According to KFGO, Europeans spent at least €11.6 billion, or $12.7 billion USD, on cannabis from illegal sources. This still keeps cannabis on top as the largest black-market money source in the European Union.
The European Monitoring Centre for Drugs and Drug Addiction (EMCDDA) claimed in their annual report that the market is worth at least €30 billion, increased from €24 billion in 2013. Illegal sales of cannabis products made up 39 percent of the EU’s drugs market, up from 38 percent in 2013. The report also showed that a lot of the money comes from gang activity.
The data also shows that a lot of the cannabis in the European Union originates from the U.S. However, a lot of the imported resin comes mostly from Morocco, and a lot of flower is imported from Albania. “The European drug market is increasingly characterized by consumers having access to a wide variety of high-purity and high-potency products,” the report said.
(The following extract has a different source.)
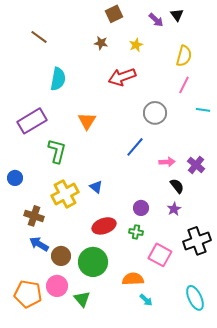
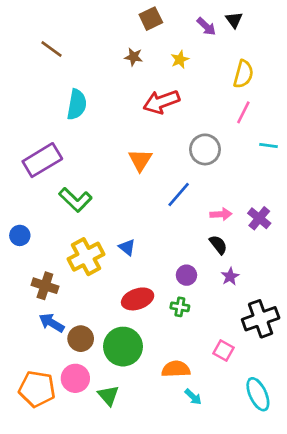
orange triangle: (87, 121) -> (140, 160), moved
green L-shape: (57, 151) -> (75, 200), turned 120
black semicircle: (177, 186) -> (218, 245), moved
pink square: (160, 255) -> (224, 351), moved, size x0.7

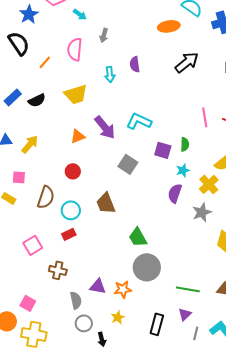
The report also claims that some proceeds from this illegal money go to militant organizations. Narcotics are a major source of income for groups like West Africa’s Boko Haram, Islamic State, and Somalia’s al-Shabaab. It also claimed that cryptocurrency and other laundering methods were being used to carry out criminal activity.
With all these numbers pointing to a major connection between illegal cannabis and crime, it only makes sense to legalize. Luckily, the European Union is finally starting to come around to things like CBD as a treatment for seizures and Luxembourg finally legalized cannabis. Hopefully, it’s only a matter of time until other countries in Europe come around.